Sarebbe più che bastato, per toglierlo dalla circolazione. Ricordiamo solo quello che accadde con Dengvaxia, il vaccino sperimentale contro la dengue prodotto dal gigante del farmaco francese Sanofi Pasteur e autorizzato dalla Fda delle Filippine nel 2015. Nel dicembre 2017, dopo che nuovi dati avevano confermato che il vaccino può aumentare il rischio di future malattie potenzialmente letali in soggetti mai esposti ai virus trasportati dalle zanzare, Sanofi aveva consigliato di somministrarlo solo a persone con precedenti infezioni da dengue.
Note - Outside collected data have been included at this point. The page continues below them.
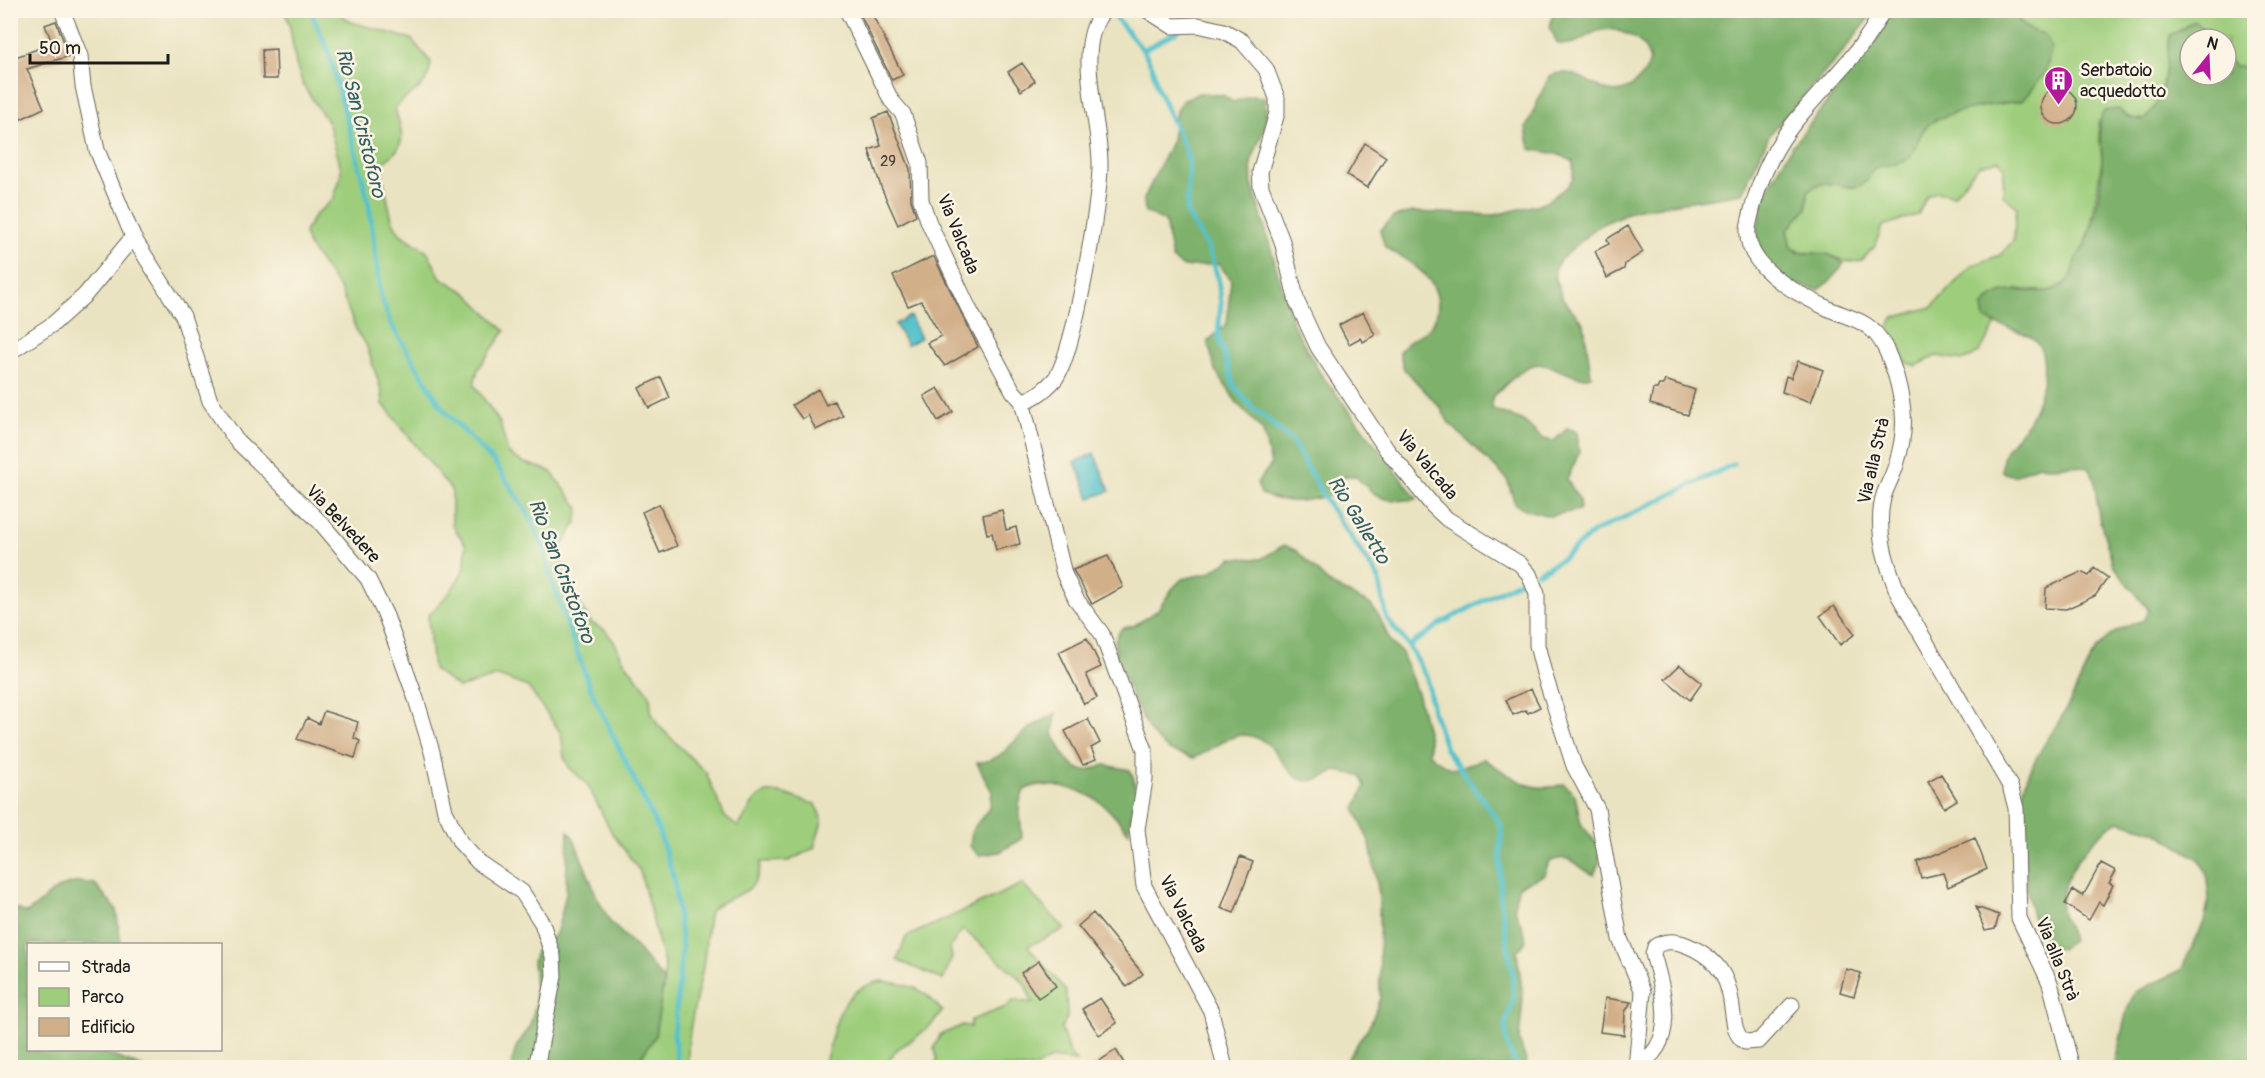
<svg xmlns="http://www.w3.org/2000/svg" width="2265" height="1078" font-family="Pangolin,sans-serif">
<rect width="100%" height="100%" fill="#fcf5e5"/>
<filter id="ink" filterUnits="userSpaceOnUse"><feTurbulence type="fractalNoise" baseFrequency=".0167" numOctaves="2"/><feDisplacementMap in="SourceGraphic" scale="12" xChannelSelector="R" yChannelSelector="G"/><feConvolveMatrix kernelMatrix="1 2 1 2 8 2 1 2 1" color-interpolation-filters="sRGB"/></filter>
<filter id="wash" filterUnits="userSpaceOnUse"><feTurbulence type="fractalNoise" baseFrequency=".008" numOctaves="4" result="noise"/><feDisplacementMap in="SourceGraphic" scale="24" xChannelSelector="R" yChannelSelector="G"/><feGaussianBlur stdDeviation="1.35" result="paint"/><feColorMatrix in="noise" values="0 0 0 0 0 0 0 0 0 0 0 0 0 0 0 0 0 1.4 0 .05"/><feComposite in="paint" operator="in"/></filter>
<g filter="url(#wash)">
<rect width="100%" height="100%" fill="#eae3c1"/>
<path fill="#9ece7c" stroke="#5d754c" stroke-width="1.5" d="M284,11H337L351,22L411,39L431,62C428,92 412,88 395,108C402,133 409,144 385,161L382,175L392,220L400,234L427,251L441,278L467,293L505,331L478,369L474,384L500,423L508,453L522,462L550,471L579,508L576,523L559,551L568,582L583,610L591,623L605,630L615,643L622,658L650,695L651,711L658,725L706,773L725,817L738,827C744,819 748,810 754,802C769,781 797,801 816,804L822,821L814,848L789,861L761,862C756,901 732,890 710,911C706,929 706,948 703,967C698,994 684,1041 689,1067H635L655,1036L665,968L640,871L612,833L587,784L569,767L564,757L561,733L528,687L498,676L459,688L433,669L428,616L451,591L465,568L466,545L452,525V491L383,404L382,392L366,344L358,334L340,289L308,245L304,233L315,215L333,200L340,179L341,168L329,124L303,85L296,64L289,22Z
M2015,11H2254V62L2249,67L2235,66L2226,58V39H2212L2206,31L2170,36C2165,65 2167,98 2144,120L2130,118L2118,109L2098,122L2102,160L2090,232L2070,278L2059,287L2046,292L2018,289L1983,306L1985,318L1996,325L1980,351L1972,357L1963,360L1936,356L1916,366L1907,363L1889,326L1893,318L1932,307L1971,266L2000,255L2013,241L2017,207L2003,195L2004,168L1999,160L1979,165L1954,195L1936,192L1927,196L1918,215L1882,226L1876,245L1862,260C1842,266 1841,256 1825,254C1812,252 1802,254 1791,248L1787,230L1807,208L1808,191C1828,172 1848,196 1864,183C1869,179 1871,171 1876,168C1885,163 1899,166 1907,160C1917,152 1917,137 1925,128C1939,111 2000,103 2022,101L2044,34C2027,30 2021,27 2015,11Z
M1022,884L1065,929L1028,946L1066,991L1067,1018L1061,1028L1069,1052L1076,1061L1052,1058L1035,1068L933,1067L937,1060L934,1048L940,1035L963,1025L970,1027L971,1020L1006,1007L1014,1000L1033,1003L1025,985L1018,977L963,929L950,947L952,958L943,980L897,960L906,937Z
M882,981C913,985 922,987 942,1011C931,1029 916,1037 899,1048C893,1053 888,1062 884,1067H832L825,1063C836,1025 837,989 882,981Z"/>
<path fill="#7eb16c" stroke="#4d6644" stroke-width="1.5" d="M1554,11H1874L1841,54L1770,134L1742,193L1634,210L1598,226L1560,260L1555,269V279L1563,299L1584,324L1591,376C1571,383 1548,356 1528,367C1517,373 1502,388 1492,397V408C1501,414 1509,415 1519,419C1535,426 1533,439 1554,441L1568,428L1577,432L1579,453L1567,480L1579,499L1580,510L1550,516L1523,509L1515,504L1507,479L1449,423L1440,407L1404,369L1399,352C1407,340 1419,337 1428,329C1434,324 1435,318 1437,312C1444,280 1409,261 1385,247L1380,231L1393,217L1413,212L1495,215L1544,203L1568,186L1573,178V161L1557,154L1530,149L1526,128L1549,76C1585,61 1604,110 1634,84C1642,77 1647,71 1650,61C1648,56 1646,48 1642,44C1634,36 1614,27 1602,30C1585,33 1577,49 1557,43L1550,27Z
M1894,11H2015C2021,27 2027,30 2044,34L2052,48L2045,73L2022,101C2000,103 1939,111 1925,128C1917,137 1917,152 1907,160C1899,166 1885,163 1876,168C1871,171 1869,179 1864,183C1848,196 1828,172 1808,191L1807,208L1787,230L1791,248L1799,253L1828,254L1844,263L1832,279L1819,290L1786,282L1763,260L1756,234L1765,194L1791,148L1875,41Z
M2195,21L2212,39H2190V75H2226V58L2235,66L2249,67L2254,62V1067H2114L2127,1009L2135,992L2181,970L2204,922L2209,898L2206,872L2200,860L2156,832L2119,821C2092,835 2059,877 2061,909C2061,917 2070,930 2072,940L2061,949L2048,945C2043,937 2037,929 2034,921C2025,900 2019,807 2025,785C2034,753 2057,729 2071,700C2091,658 2095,634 2144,620L2148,609L2113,565L2099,517L2094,479L2088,468C2071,461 2055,471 2038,465L2014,476L2002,472C2001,449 2011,444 2024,428C2039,410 2055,355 2032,338C2019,329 1999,327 1985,319L1983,306C2009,273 2049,308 2069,278C2074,273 2075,263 2077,257C2080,251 2085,247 2087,241C2095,222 2102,181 2102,160C2103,142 2095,128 2104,111L2118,109L2130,118L2144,120C2167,98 2165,65 2170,36Z
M1199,93L1223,95L1233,102L1252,96L1264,97L1267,121L1251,162L1252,184L1293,324L1320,373L1417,499C1383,503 1380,500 1355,476H1345L1336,494C1306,501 1290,506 1261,494L1257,483L1271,465L1263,431L1237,403L1215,370L1208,341L1227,324L1231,279L1218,264L1184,267L1172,259L1165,221L1145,212L1144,199L1172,140L1176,111L1182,101Z
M1284,545L1297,551L1331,585L1370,604L1379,616L1391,643L1402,653L1418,696L1429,739V754C1458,777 1454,768 1484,759C1511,776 1531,796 1564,784L1575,795L1581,824L1600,848L1599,862L1594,875C1574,866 1573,852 1549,862L1544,875L1519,886C1508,918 1522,913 1526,941L1517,952L1523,997L1519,1040L1528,1067H1342L1371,1023L1380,998L1379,894L1370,844L1355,809L1365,786L1360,775L1335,771C1280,806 1290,737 1244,735C1227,735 1209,753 1193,758L1168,750L1150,732L1133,699L1115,652V640L1121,629L1135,625L1158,610L1172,589L1182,579L1209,573L1232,558L1261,559Z
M1056,713L1053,734L1065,757L1076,768L1085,771L1105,765L1130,770C1141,789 1130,813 1129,833C1105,804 1094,791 1055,786C1042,785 1035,784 1024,790L1019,804L1022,838L1000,852L979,855L970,846L972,830L990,807L992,792L977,763C1005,759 1007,746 1027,730C1036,724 1047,719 1056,713Z
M568,831L573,837L597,897L611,923L638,949L664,981L655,1036L635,1067L514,1068L512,1062L516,1047L529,1028L536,1004L533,960L537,950L556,934L561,916L566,893Z
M79,882L95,884L116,909L121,944H28V1050H96L143,1067H11V906L26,913C50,899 46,888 79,882Z"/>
<path fill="#53c1cb" stroke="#386e74" stroke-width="1.5" d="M910,316L921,338L907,345L895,324Z
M1094,453L1110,491L1090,498L1075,462Z"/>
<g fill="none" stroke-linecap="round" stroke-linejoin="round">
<path stroke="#53c1cb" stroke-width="5" d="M310,10L328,50L363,180L369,205L381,297L391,324L443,409L495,463L529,515L543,546L552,581L590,688L658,829L674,879L682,947L674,1034L678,1068
M1111,12L1143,50L1152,66L1158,89L1185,148L1189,164L1187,213L1208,248L1218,278L1221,303L1218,335L1234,386L1251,406L1292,441L1327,502L1378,577L1387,619L1409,646L1427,678L1433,711L1446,749L1501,825L1500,896L1513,978V1001L1505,1024L1507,1045L1518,1068
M1193,20L1207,10
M1143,50L1178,31
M1537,573L1562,559L1594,532L1734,464
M1409,646L1442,623L1523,579"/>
</g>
<g id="blocks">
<path fill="#d1af89" d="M858,10H870L903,75L892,80Z
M56,21L69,56L27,69L44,108L19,120L10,98V59L43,47L42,44L51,40L45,25Z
M276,49L277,79H263L262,50Z
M1022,63L1035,81L1021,91L1008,72Z
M2041 106a18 18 0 1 1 36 0a18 18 0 1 1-36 0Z
M888,112L910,169L911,200L916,215L898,225L881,187L869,150L881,146L873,118Z
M1365,143L1386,157L1367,188L1347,175Z
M1628,226L1643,252L1625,264L1624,269L1607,278L1595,251L1609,244L1607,239Z
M931,257H934L978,347L945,366L927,343L941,336L921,301L908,306L893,276Z
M1363,312L1375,335L1363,342L1360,338L1349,344L1339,325Z
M1798,361L1823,370L1811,402L1782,392L1786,376L1791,378Z
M661,377L670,398L649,408L639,388Z
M1665,380L1695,390L1688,415L1650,404L1653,389H1657L1659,385H1663Z
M938,388L953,412L938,421L924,396Z
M818,389L826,405L834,401L843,416L816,430L808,415L802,419L792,405Z
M659,504L677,546L660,553L642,512Z
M1002,510L1006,530L1016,527L1020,544L996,550L992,533L987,534L983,515Z
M1108,556L1123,587L1092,604L1073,570Z
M2094,568L2108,578L2095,596L2066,609L2045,608L2046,588L2081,572L2089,576Z
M1834,606L1855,634L1840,645L1820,616Z
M1087,638L1101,667L1086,674L1097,698L1084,704L1059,652Z
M1680,665L1702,683L1690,700L1665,679Z
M1531,689L1540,707L1528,713L1525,710L1513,715L1506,700Z
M324,711L358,722L354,738L360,741L355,758L297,739L307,718L319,724Z
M1088,719L1100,743L1091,748L1096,759L1083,765L1065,731Z
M1941,774L1957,800L1944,808L1928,781Z
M1975,838L1987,869L1948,887L1943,873L1921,878L1917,862Z
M1240,857L1253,862L1234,913L1221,908Z
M2101,863L2116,871L2109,883L2113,885L2103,905L2099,902L2089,920L2065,904L2073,890L2083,896Z
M1976,907L1999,915L1995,929L1985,931Z
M1093,913L1143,974L1127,987L1078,926Z
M1039,961L1056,986L1038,998L1021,973Z
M1846,969L1861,973L1854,996L1840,992Z
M1100,998L1117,1023L1099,1035L1082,1009Z
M1605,998L1631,1002L1625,1012L1624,1035L1600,1032Z
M1116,1050L1127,1068H1089Z"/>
</g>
</g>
<g filter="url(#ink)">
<use href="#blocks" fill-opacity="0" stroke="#646256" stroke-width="1.5"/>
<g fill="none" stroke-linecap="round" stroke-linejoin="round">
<defs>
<path id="street" d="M62,10L80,56L83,86L97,150L133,237L183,316L210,401L236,440L321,523L368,579L386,616L416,699L432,752L445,811L460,842L478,862L522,892L542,923L553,956L554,976L536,1068
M847,10L891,100L903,114L920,163L921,200L929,223L968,307L1013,391L1022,401C1034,399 1047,388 1055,379C1074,355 1100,201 1100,166C1101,121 1072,47 1104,10
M1147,10L1172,26L1198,25L1224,31L1242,41L1266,69L1277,98V113L1260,172L1261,187L1282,241L1297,302L1318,347L1387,450L1433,506L1447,519L1520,564L1529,574L1537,594V645L1544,673L1574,766L1597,809L1620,939L1643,992L1636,1068
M1883,10C1860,57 1821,87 1790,128C1769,156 1756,189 1749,223C1739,264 1794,292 1825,307C1838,314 1854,317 1866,325C1883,336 1890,358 1896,376C1905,409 1907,431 1896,465C1893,476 1886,487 1883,498C1875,532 1887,565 1899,596L2010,786L2016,808L2019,918L2050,983L2072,1068
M10,352L53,324L85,295L133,237
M1022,401L1064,574L1076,599L1102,634L1145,750V780L1137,829L1144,886L1211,1011L1225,1068
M1636,1065C1680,1046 1663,990 1653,954L1655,947C1663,940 1676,941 1686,945C1751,971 1720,1026 1745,1042L1759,1041L1792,1005"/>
</defs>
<use href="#street" stroke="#646256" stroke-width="17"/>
<use href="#street" stroke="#fff" stroke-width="15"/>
</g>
</g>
<defs>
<symbol id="building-pin" viewBox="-11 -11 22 30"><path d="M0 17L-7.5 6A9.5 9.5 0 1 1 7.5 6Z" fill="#b5179e" stroke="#fcf5e5"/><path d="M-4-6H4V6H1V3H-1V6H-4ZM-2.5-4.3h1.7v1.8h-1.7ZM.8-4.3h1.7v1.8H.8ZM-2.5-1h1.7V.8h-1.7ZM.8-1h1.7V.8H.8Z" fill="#fff"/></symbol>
</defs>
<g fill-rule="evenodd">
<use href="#building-pin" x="2042" y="64" width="33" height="45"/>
</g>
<g text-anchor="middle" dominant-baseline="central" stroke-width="5" stroke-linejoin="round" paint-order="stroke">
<g font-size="15" fill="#494137">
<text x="888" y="161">29</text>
</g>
<g font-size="18" fill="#1c1c1c" stroke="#fcf5e5" text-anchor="start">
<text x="2080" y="70">Serbatoio<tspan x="2080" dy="21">acquedotto</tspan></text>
</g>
<g font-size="18" fill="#1c1c1c" stroke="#fcf5e5">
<text transform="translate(958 234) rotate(68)">Via Valcada</text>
<text transform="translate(1874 461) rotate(-77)">Via alla Strà</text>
<text transform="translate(1427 465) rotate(50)">Via Valcada</text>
<text transform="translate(343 524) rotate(47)">Via Belvedere</text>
<text transform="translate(1183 914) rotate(63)">Via Valcada</text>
<text transform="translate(2057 959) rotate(68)">Via alla Strà</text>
</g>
<g font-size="20" font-style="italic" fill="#325e62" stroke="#fcf5e5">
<text transform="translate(361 123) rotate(76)">Rio San Cristoforo</text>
<text transform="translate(1359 520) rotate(58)">Rio Galletto</text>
<text transform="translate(562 571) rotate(69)">Rio San Cristoforo</text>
</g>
</g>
<rect width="2265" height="1078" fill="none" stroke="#fcf5e5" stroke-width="36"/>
<rect x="27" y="943" width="195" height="108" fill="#fcf5e5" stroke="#a29e95" stroke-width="1.5"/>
<rect x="39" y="962" width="30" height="9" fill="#ffffff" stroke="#a29e95" stroke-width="1.5"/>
<text x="81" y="973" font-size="18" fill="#1c1c1c">Strada</text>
<rect x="39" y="988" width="30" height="18" fill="#9ece7c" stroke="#a29e95" stroke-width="1.5"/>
<text x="81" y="1003" font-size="18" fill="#1c1c1c">Parco</text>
<rect x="39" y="1018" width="30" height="18" fill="#d1af89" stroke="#a29e95" stroke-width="1.5"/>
<text x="81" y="1033" font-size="18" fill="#1c1c1c">Edificio</text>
<g transform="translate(2208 57) rotate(18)"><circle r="28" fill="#fcf5e5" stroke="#a29e95" stroke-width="1.5"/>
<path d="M0-4.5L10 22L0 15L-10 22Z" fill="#b5179e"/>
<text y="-9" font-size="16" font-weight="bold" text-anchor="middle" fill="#1c1c1c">N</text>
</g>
<path d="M30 54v9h138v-9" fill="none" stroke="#1c1c1c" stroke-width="3"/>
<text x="39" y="54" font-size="18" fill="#1c1c1c" stroke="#fcf5e5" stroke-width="4.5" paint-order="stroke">50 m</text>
</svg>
Il governo delle Filippine ritirò immediatamente la licenza del vaccino e sospese un programma di vaccinazione finanziato con fondi pubblici che aveva già immunizzato 830.000 bambini, causandone la morte di 130 (lo 0,015%), secondo quanto dichiarò a settembre 2018 il sottosegretario del dipartimento della Salute, Enrique Domingo.
Di questi, 19 avevano la dengue, il che significa che avevano ragione alcuni scienziati allarmati perché una prima infezione è raramente fatale, «ma una seconda con un tipo di virus diverso può portare a una malattia molto più grave, a causa del cosiddetto potenziamento dipendente dagli anticorpi (Ade), in cui la risposta immunitaria al primo virus amplifica l’effetto del secondo tipo».
Come riportò Science, Rose Capeding ex capo del dipartimento della dengue dell’Istituto di ricerca per la medicina tropicale (Ritm) e altre 19 persone furono accusati di «imprudenza sconsiderata sfociata in omicidio», perché avevano «facilitato, con eccessiva fretta», l’approvazione di Dengvaxia e la sua diffusione tra gli scolari filippini.
Tornando a Spikevax, lo studio pubblicato su Open Forum Infectious Diseases avverte sulla tipologia di eventi avversi più gravi: «Questa analisi sulla sicurezza dell’mRna-1273 ha identificato prove di un aumento del rischio di anafilassi, miocardite e pericardite».
Per la popolazione complessiva, «il tasso di segnalazione di miocardite è stato elevato», scrivono. La miocardite si era verificata con un tasso maggiore in un arco di tempo inferiore a 7 giorni dopo la vaccinazione, «soprattutto tra gli individui di età compresa tra 12 e 40 anni» (3,89; IC al 95%, 3,50-4,32) e dopo la seconda dose «tra gli uomini di età compresa tra 12 e 40 anni».
ll tasso di pericardite era elevato «anche negli individui di età compresa tra 12 e 40 anni», nei sette giorni successivi alla vaccinazione. La finestra di rischio utilizzata era stata di 7 giorni, ma sappiamo che infiammazioni del muscolo cardiaco si sono manifestate anche in periodi di tempo più ampi.